■ **Given records**
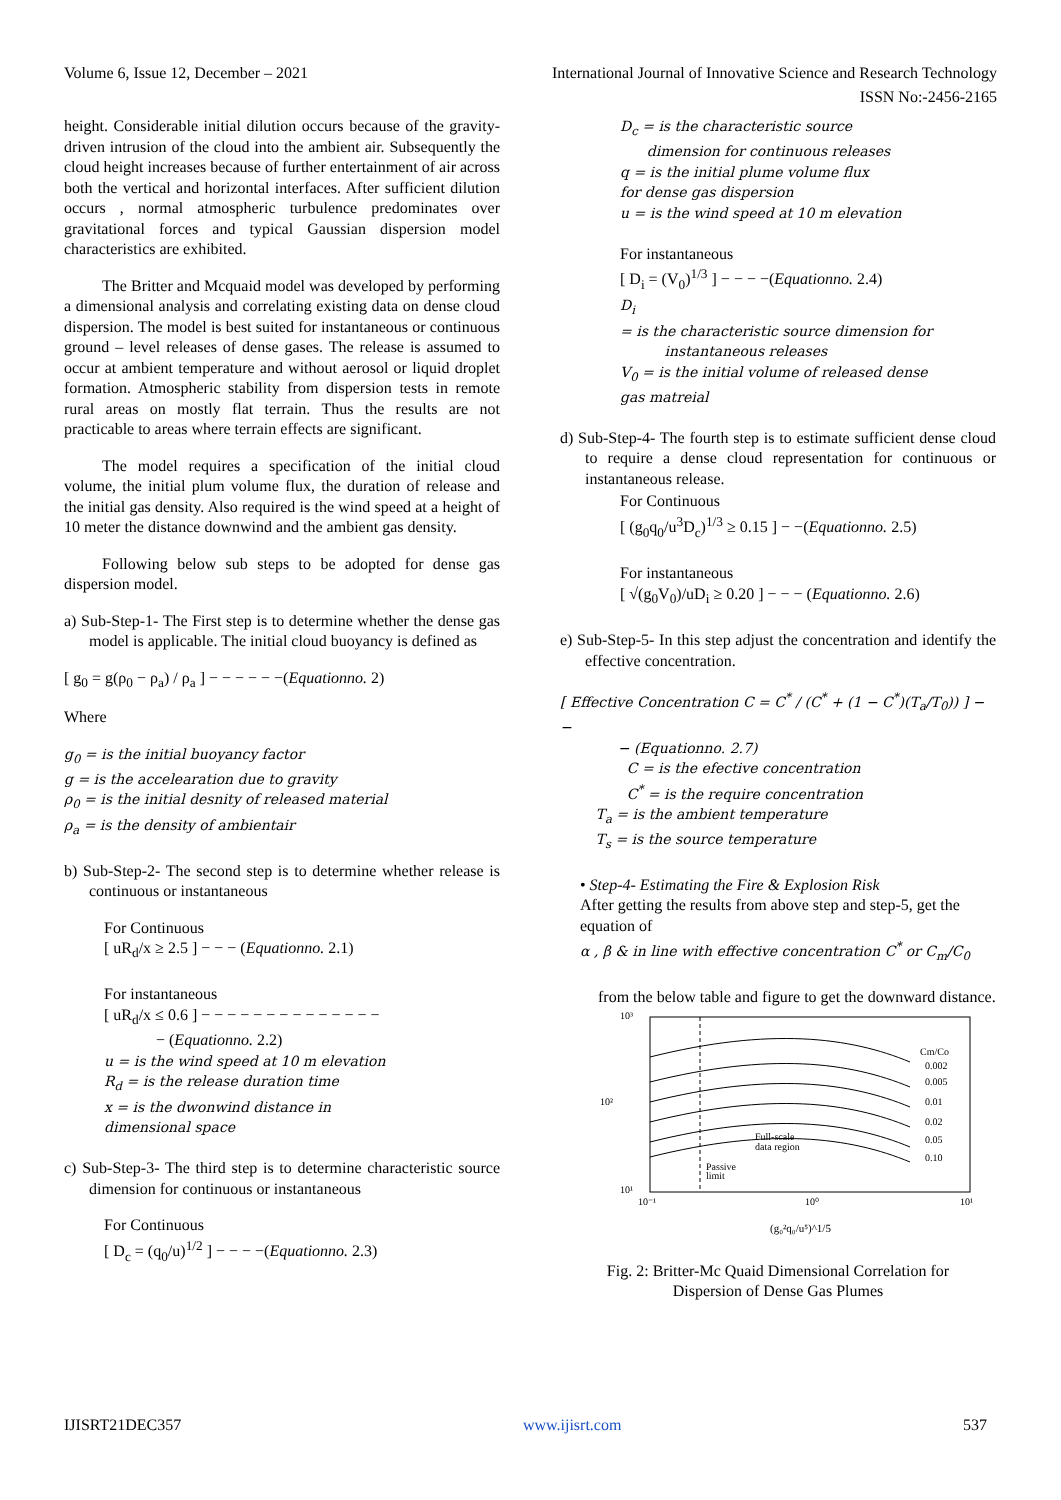Volume 6, Issue 12, December – 2021 International Journal of Innovative Science and Research Technology
ISSN No:-2456-2165
height. Considerable initial dilution occurs because of the gravity-driven intrusion of the cloud into the ambient air. Subsequently the cloud height increases because of further entertainment of air across both the vertical and horizontal interfaces. After sufficient dilution occurs , normal atmospheric turbulence predominates over gravitational forces and typical Gaussian dispersion model characteristics are exhibited.
The Britter and Mcquaid model was developed by performing a dimensional analysis and correlating existing data on dense cloud dispersion. The model is best suited for instantaneous or continuous ground – level releases of dense gases. The release is assumed to occur at ambient temperature and without aerosol or liquid droplet formation. Atmospheric stability from dispersion tests in remote rural areas on mostly flat terrain. Thus the results are not practicable to areas where terrain effects are significant.
The model requires a specification of the initial cloud volume, the initial plum volume flux, the duration of release and the initial gas density. Also required is the wind speed at a height of 10 meter the distance downwind and the ambient gas density.
Following below sub steps to be adopted for dense gas dispersion model.
a) Sub-Step-1- The First step is to determine whether the dense gas model is applicable. The initial cloud buoyancy is defined as
[ g<sub>0</sub> = g(ρ<sub>0</sub> − ρ<sub>a</sub>) / ρ<sub>a</sub> ] − − − − − −(Equationno. 2)
Where
g<sub>0</sub> = is the initial buoyancy factor
g = is the accelearation due to gravity
ρ<sub>0</sub> = is the initial desnity of released material
ρ<sub>a</sub> = is the density of ambientair
b) Sub-Step-2- The second step is to determine whether release is continuous or instantaneous
For Continuous
[ uR<sub>d</sub>/x ≥ 2.5 ] − − − (Equationno. 2.1)
For instantaneous
[ uR<sub>d</sub>/x ≤ 0.6 ] − − − − − − − − − − − − − −
− (Equationno. 2.2)
u = is the wind speed at 10 m elevation
R<sub>d</sub> = is the release duration time
x = is the dwonwind distance in
dimensional space
c) Sub-Step-3- The third step is to determine characteristic source dimension for continuous or instantaneous
For Continuous
[ D<sub>c</sub> = (q<sub>0</sub>/u)<sup>1/2</sup> ] − − − −(Equationno. 2.3)
D<sub>c</sub> = is the characteristic source
dimension for continuous releases
q = is the initial plume volume flux
for dense gas dispersion
u = is the wind speed at 10 m elevation
For instantaneous
[ D<sub>i</sub> = (V<sub>0</sub>)<sup>1/3</sup> ] − − − −(Equationno. 2.4)
D<sub>i</sub>
= is the characteristic source dimension for
instantaneous releases
V<sub>0</sub> = is the initial volume of released dense
gas matreial
d) Sub-Step-4- The fourth step is to estimate sufficient dense cloud to require a dense cloud representation for continuous or instantaneous release.
For Continuous
[ (g<sub>0</sub>q<sub>0</sub>/u<sup>3</sup>D<sub>c</sub>)<sup>1/3</sup> ≥ 0.15 ] − −(Equationno. 2.5)
For instantaneous
[ √(g<sub>0</sub>V<sub>0</sub>)/uD<sub>i</sub> ≥ 0.20 ] − − − (Equationno. 2.6)
e) Sub-Step-5- In this step adjust the concentration and identify the effective concentration.
[ Effective Concentration C = C<sup>*</sup> / (C<sup>*</sup> + (1 − C<sup>*</sup>)(T<sub>a</sub>/T<sub>0</sub>)) ] − −
− (Equationno. 2.7)
C = is the efective concentration
C<sup>*</sup> = is the require concentration
T<sub>a</sub> = is the ambient temperature
T<sub>s</sub> = is the source temperature
• Step-4- Estimating the Fire & Explosion Risk
After getting the results from above step and step-5, get the equation of
α , β & in line with effective concentration C<sup>*</sup> or C<sub>m</sub>/C<sub>0</sub>
from the below table and figure to get the downward distance.
10³
10¹
10²
Cm/Co
0.002
0.005
0.01
0.02
0.05
0.10
Full-scale
data region
Passive
limit
10⁻¹
10⁰
10¹
(g₀²q₀/u⁵)^1/5
Fig. 2: Britter-Mc Quaid Dimensional Correlation for
Dispersion of Dense Gas Plumes
IJISRT21DEC357 www.ijisrt.com 537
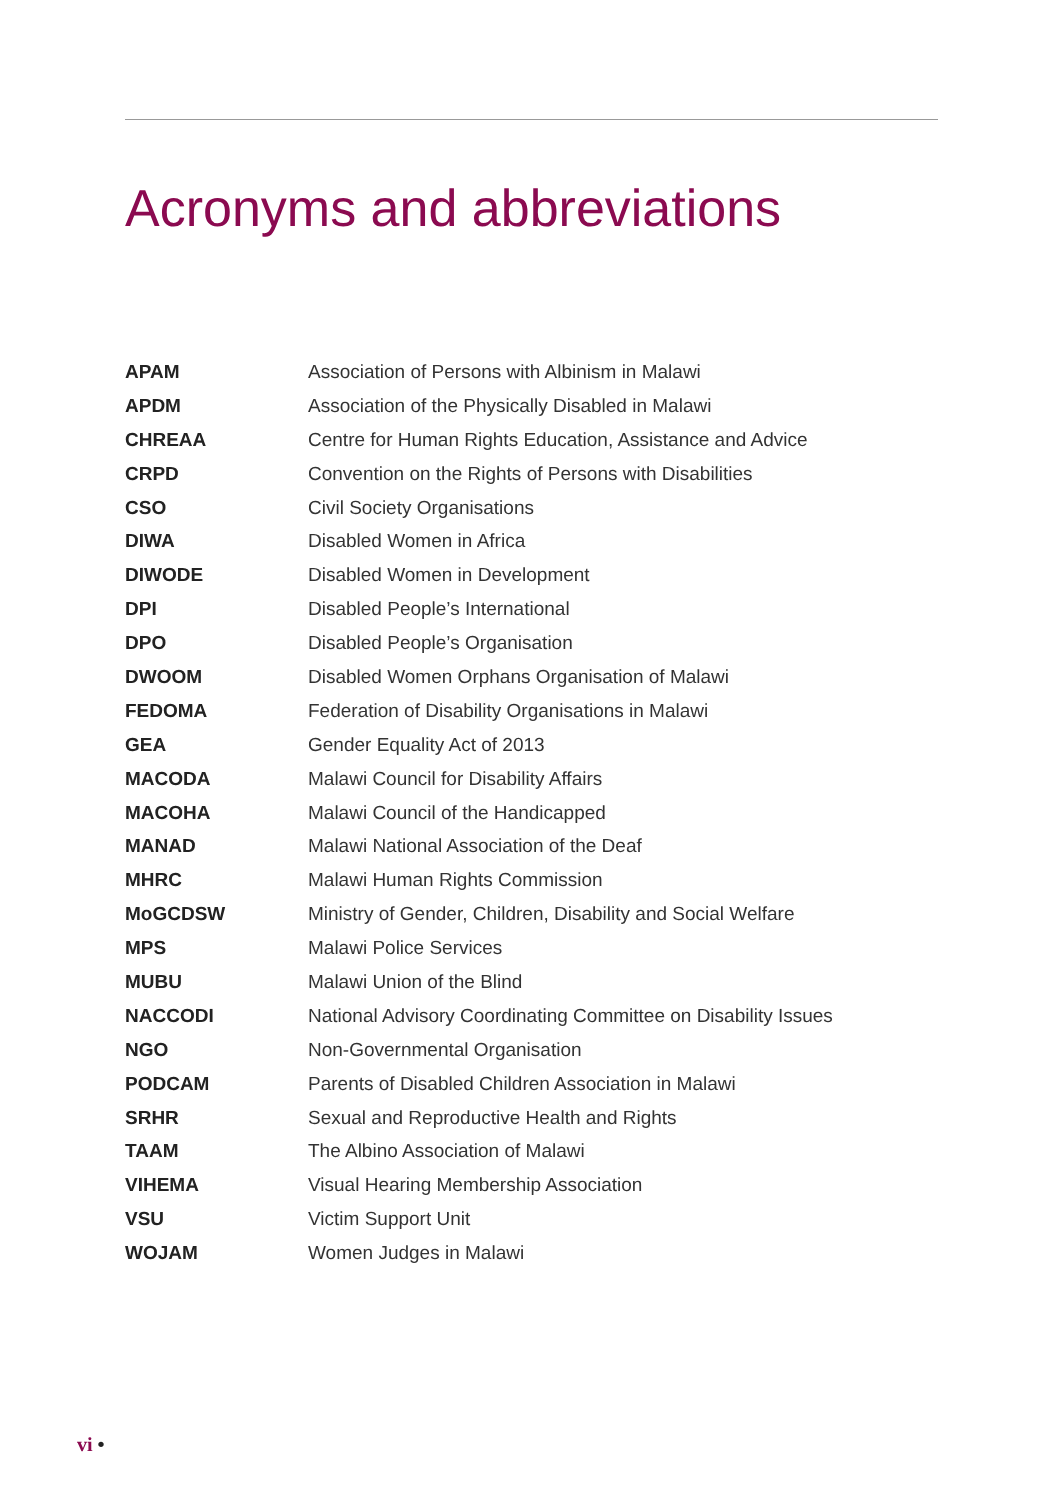Acronyms and abbreviations
| APAM | Association of Persons with Albinism in Malawi |
| APDM | Association of the Physically Disabled in Malawi |
| CHREAA | Centre for Human Rights Education, Assistance and Advice |
| CRPD | Convention on the Rights of Persons with Disabilities |
| CSO | Civil Society Organisations |
| DIWA | Disabled Women in Africa |
| DIWODE | Disabled Women in Development |
| DPI | Disabled People’s International |
| DPO | Disabled People’s Organisation |
| DWOOM | Disabled Women Orphans Organisation of Malawi |
| FEDOMA | Federation of Disability Organisations in Malawi |
| GEA | Gender Equality Act of 2013 |
| MACODA | Malawi Council for Disability Affairs |
| MACOHA | Malawi Council of the Handicapped |
| MANAD | Malawi National Association of the Deaf |
| MHRC | Malawi Human Rights Commission |
| MoGCDSW | Ministry of Gender, Children, Disability and Social Welfare |
| MPS | Malawi Police Services |
| MUBU | Malawi Union of the Blind |
| NACCODI | National Advisory Coordinating Committee on Disability Issues |
| NGO | Non-Governmental Organisation |
| PODCAM | Parents of Disabled Children Association in Malawi |
| SRHR | Sexual and Reproductive Health and Rights |
| TAAM | The Albino Association of Malawi |
| VIHEMA | Visual Hearing Membership Association |
| VSU | Victim Support Unit |
| WOJAM | Women Judges in Malawi |
vi •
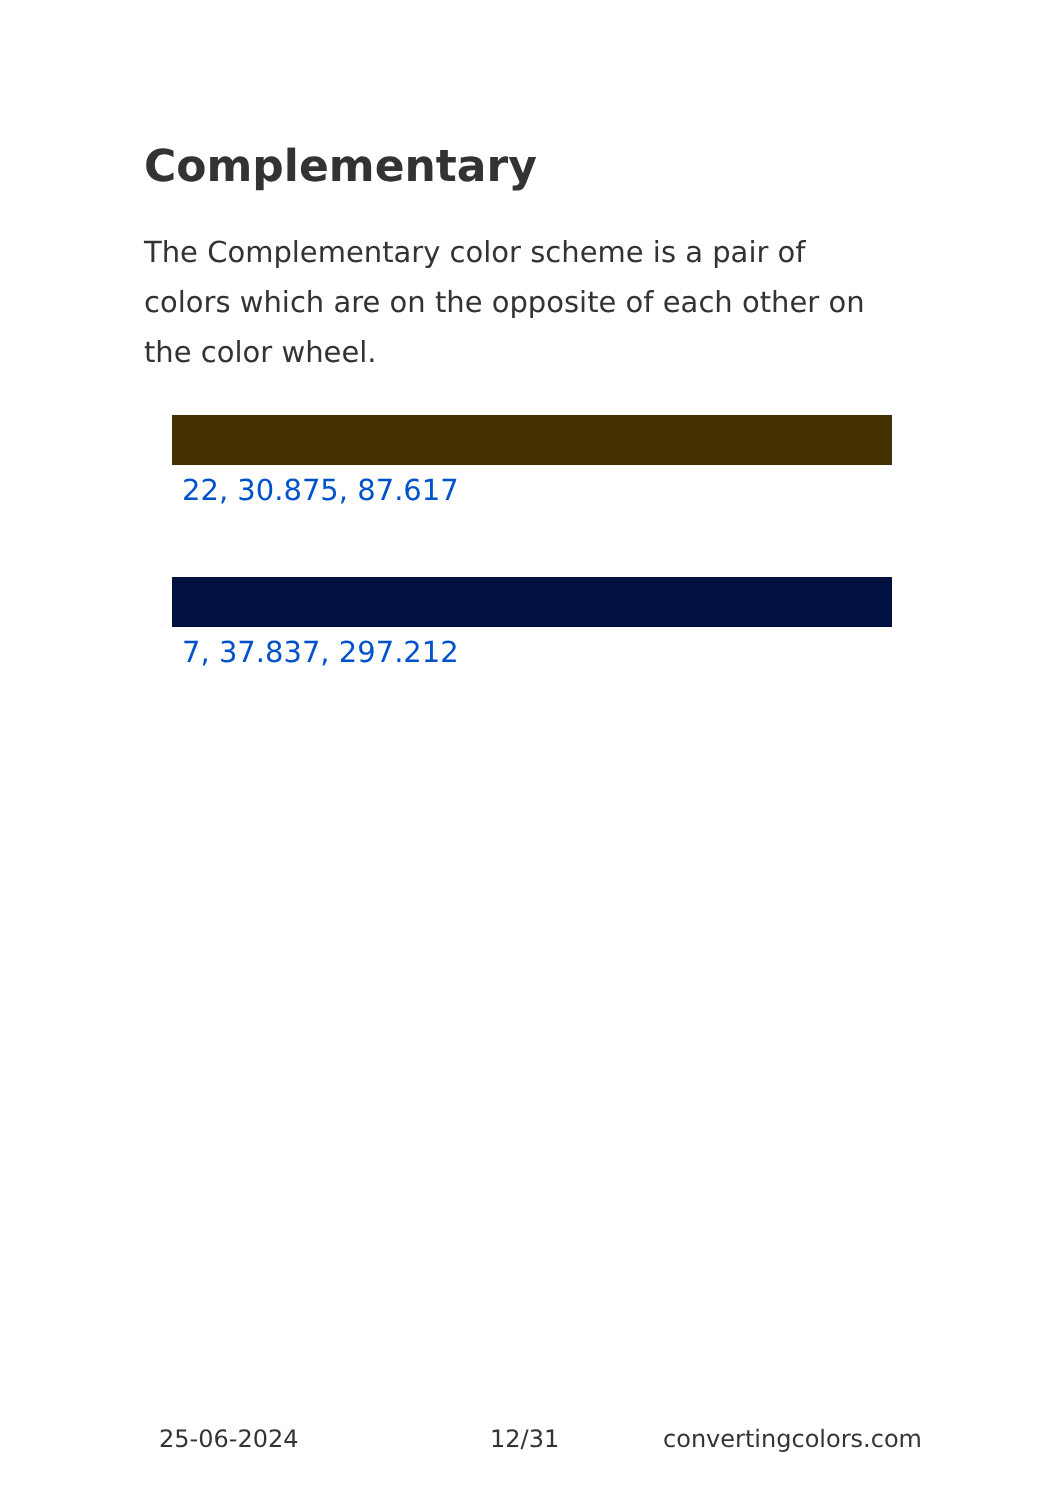Complementary
The Complementary color scheme is a pair of colors which are on the opposite of each other on the color wheel.
22, 30.875, 87.617
7, 37.837, 297.212
25-06-2024 12/31 convertingcolors.com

■ **Work to be completed**
Would you copy every line of the entries that includes the word "results"?

■ **Answer below**
The Britter and Mcquaid model was developed by performing a dimensional analysis and correlating existing data on dense cloud dispersion. The model is best suited for instantaneous or continuous ground – level releases of dense gases. The release is assumed to occur at ambient temperature and without aerosol or liquid droplet formation. Atmospheric stability from dispersion tests in remote rural areas on mostly flat terrain. Thus the results are not practicable to areas where terrain effects are significant.
After getting the results from above step and step-5, get the equation of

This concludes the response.